What to produce: Your response must consist of the listing below, repeated exactly.

Stored data:

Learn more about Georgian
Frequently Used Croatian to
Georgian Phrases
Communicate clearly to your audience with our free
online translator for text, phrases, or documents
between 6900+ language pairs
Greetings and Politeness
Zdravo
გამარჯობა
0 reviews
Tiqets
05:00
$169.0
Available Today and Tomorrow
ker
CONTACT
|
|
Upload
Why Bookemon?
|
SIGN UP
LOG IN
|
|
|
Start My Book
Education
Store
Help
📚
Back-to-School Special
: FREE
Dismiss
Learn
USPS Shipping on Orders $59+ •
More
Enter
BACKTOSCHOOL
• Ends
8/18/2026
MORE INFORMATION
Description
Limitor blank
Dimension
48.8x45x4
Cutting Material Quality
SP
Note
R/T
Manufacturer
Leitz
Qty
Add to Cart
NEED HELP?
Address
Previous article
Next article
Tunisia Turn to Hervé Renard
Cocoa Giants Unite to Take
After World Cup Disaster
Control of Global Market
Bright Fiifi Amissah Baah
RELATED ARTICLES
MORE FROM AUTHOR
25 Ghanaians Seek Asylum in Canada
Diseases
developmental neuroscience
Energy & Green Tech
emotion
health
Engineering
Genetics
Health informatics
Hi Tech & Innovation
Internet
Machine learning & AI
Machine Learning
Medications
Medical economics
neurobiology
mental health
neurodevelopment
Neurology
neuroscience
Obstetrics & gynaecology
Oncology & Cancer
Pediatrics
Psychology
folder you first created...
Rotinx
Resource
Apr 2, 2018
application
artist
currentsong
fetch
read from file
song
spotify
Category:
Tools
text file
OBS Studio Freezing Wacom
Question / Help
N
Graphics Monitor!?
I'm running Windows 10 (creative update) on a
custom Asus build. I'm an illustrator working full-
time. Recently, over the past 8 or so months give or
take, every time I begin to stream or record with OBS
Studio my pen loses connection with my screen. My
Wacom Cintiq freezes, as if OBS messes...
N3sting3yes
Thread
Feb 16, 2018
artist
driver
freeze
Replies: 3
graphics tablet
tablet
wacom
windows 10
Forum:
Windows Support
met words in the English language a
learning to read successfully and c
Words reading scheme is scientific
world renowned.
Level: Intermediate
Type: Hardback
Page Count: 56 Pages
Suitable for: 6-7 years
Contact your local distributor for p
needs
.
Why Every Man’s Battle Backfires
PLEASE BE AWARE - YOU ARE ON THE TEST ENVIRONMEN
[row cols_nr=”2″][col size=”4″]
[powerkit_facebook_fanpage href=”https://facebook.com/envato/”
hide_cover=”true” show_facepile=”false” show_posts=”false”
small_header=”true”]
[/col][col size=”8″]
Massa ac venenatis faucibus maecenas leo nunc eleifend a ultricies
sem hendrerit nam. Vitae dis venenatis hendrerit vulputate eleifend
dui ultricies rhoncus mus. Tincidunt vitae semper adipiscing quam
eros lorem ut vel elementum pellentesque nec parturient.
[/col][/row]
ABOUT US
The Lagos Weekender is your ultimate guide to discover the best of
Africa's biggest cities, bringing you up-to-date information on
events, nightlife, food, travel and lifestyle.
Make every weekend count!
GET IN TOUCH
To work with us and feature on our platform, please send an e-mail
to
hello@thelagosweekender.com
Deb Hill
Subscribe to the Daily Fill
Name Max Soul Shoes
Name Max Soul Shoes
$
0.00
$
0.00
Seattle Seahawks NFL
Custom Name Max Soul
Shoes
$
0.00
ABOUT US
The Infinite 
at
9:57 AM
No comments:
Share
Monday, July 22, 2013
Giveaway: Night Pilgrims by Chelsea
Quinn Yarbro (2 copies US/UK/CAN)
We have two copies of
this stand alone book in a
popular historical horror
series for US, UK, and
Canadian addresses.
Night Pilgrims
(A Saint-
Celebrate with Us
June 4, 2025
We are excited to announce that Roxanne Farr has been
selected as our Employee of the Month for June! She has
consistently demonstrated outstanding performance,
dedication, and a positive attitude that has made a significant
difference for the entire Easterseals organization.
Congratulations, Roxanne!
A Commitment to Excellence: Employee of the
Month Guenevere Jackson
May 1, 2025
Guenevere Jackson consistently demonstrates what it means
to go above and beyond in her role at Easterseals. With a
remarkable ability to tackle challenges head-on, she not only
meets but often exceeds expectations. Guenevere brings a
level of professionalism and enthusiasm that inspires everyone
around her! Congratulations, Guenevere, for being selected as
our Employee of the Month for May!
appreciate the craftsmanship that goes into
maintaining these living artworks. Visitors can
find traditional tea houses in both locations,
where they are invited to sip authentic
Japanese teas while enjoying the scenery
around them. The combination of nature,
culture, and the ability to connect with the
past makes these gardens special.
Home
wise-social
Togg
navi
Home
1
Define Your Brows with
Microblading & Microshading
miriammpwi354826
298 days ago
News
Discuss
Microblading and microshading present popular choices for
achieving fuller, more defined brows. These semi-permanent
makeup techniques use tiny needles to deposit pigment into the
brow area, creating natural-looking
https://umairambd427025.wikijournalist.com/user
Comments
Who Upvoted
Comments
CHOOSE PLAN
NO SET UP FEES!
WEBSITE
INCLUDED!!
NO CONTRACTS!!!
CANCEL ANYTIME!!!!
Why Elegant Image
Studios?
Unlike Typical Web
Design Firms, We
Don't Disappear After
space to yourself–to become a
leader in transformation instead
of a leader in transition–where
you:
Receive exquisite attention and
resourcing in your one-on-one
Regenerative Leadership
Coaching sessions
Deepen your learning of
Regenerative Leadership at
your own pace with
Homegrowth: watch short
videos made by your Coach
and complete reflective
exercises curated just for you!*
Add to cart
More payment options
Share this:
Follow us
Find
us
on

Worked solution:
Learn more about Georgian
Frequently Used Croatian to
Georgian Phrases
Communicate clearly to your audience with our free
online translator for text, phrases, or documents
between 6900+ language pairs
Greetings and Politeness
Zdravo
გამარჯობა
0 reviews
Tiqets
05:00
$169.0
Available Today and Tomorrow
ker
CONTACT
|
|
Upload
Why Bookemon?
|
SIGN UP
LOG IN
|
|
|
Start My Book
Education
Store
Help
📚
Back-to-School Special
: FREE
Dismiss
Learn
USPS Shipping on Orders $59+ •
More
Enter
BACKTOSCHOOL
• Ends
8/18/2026
MORE INFORMATION
Description
Limitor blank
Dimension
48.8x45x4
Cutting Material Quality
SP
Note
R/T
Manufacturer
Leitz
Qty
Add to Cart
NEED HELP?
Address
Previous article
Next article
Tunisia Turn to Hervé Renard
Cocoa Giants Unite to Take
After World Cup Disaster
Control of Global Market
Bright Fiifi Amissah Baah
RELATED ARTICLES
MORE FROM AUTHOR
25 Ghanaians Seek Asylum in Canada
Diseases
developmental neuroscience
Energy & Green Tech
emotion
health
Engineering
Genetics
Health informatics
Hi Tech & Innovation
Internet
Machine learning & AI
Machine Learning
Medications
Medical economics
neurobiology
mental health
neurodevelopment
Neurology
neuroscience
Obstetrics & gynaecology
Oncology & Cancer
Pediatrics
Psychology
folder you first created...
Rotinx
Resource
Apr 2, 2018
application
artist
currentsong
fetch
read from file
song
spotify
Category:
Tools
text file
OBS Studio Freezing Wacom
Question / Help
N
Graphics Monitor!?
I'm running Windows 10 (creative update) on a
custom Asus build. I'm an illustrator working full-
time. Recently, over the past 8 or so months give or
take, every time I begin to stream or record with OBS
Studio my pen loses connection with my screen. My
Wacom Cintiq freezes, as if OBS messes...
N3sting3yes
Thread
Feb 16, 2018
artist
driver
freeze
Replies: 3
graphics tablet
tablet
wacom
windows 10
Forum:
Windows Support
met words in the English language a
learning to read successfully and c
Words reading scheme is scientific
world renowned.
Level: Intermediate
Type: Hardback
Page Count: 56 Pages
Suitable for: 6-7 years
Contact your local distributor for p
needs
.
Why Every Man’s Battle Backfires
PLEASE BE AWARE - YOU ARE ON THE TEST ENVIRONMEN
[row cols_nr=”2″][col size=”4″]
[powerkit_facebook_fanpage href=”https://facebook.com/envato/”
hide_cover=”true” show_facepile=”false” show_posts=”false”
small_header=”true”]
[/col][col size=”8″]
Massa ac venenatis faucibus maecenas leo nunc eleifend a ultricies
sem hendrerit nam. Vitae dis venenatis hendrerit vulputate eleifend
dui ultricies rhoncus mus. Tincidunt vitae semper adipiscing quam
eros lorem ut vel elementum pellentesque nec parturient.
[/col][/row]
ABOUT US
The Lagos Weekender is your ultimate guide to discover the best of
Africa's biggest cities, bringing you up-to-date information on
events, nightlife, food, travel and lifestyle.
Make every weekend count!
GET IN TOUCH
To work with us and feature on our platform, please send an e-mail
to
hello@thelagosweekender.com
Deb Hill
Subscribe to the Daily Fill
Name Max Soul Shoes
Name Max Soul Shoes
$
0.00
$
0.00
Seattle Seahawks NFL
Custom Name Max Soul
Shoes
$
0.00
ABOUT US
The Infinite 
at
9:57 AM
No comments:
Share
Monday, July 22, 2013
Giveaway: Night Pilgrims by Chelsea
Quinn Yarbro (2 copies US/UK/CAN)
We have two copies of
this stand alone book in a
popular historical horror
series for US, UK, and
Canadian addresses.
Night Pilgrims
(A Saint-
Celebrate with Us
June 4, 2025
We are excited to announce that Roxanne Farr has been
selected as our Employee of the Month for June! She has
consistently demonstrated outstanding performance,
dedication, and a positive attitude that has made a significant
difference for the entire Easterseals organization.
Congratulations, Roxanne!
A Commitment to Excellence: Employee of the
Month Guenevere Jackson
May 1, 2025
Guenevere Jackson consistently demonstrates what it means
to go above and beyond in her role at Easterseals. With a
remarkable ability to tackle challenges head-on, she not only
meets but often exceeds expectations. Guenevere brings a
level of professionalism and enthusiasm that inspires everyone
around her! Congratulations, Guenevere, for being selected as
our Employee of the Month for May!
appreciate the craftsmanship that goes into
maintaining these living artworks. Visitors can
find traditional tea houses in both locations,
where they are invited to sip authentic
Japanese teas while enjoying the scenery
around them. The combination of nature,
culture, and the ability to connect with the
past makes these gardens special.
Home
wise-social
Togg
navi
Home
1
Define Your Brows with
Microblading & Microshading
miriammpwi354826
298 days ago
News
Discuss
Microblading and microshading present popular choices for
achieving fuller, more defined brows. These semi-permanent
makeup techniques use tiny needles to deposit pigment into the
brow area, creating natural-looking
https://umairambd427025.wikijournalist.com/user
Comments
Who Upvoted
Comments
CHOOSE PLAN
NO SET UP FEES!
WEBSITE
INCLUDED!!
NO CONTRACTS!!!
CANCEL ANYTIME!!!!
Why Elegant Image
Studios?
Unlike Typical Web
Design Firms, We
Don't Disappear After
space to yourself–to become a
leader in transformation instead
of a leader in transition–where
you:
Receive exquisite attention and
resourcing in your one-on-one
Regenerative Leadership
Coaching sessions
Deepen your learning of
Regenerative Leadership at
your own pace with
Homegrowth: watch short
videos made by your Coach
and complete reflective
exercises curated just for you!*
Add to cart
More payment options
Share this:
Follow us
Find
us
on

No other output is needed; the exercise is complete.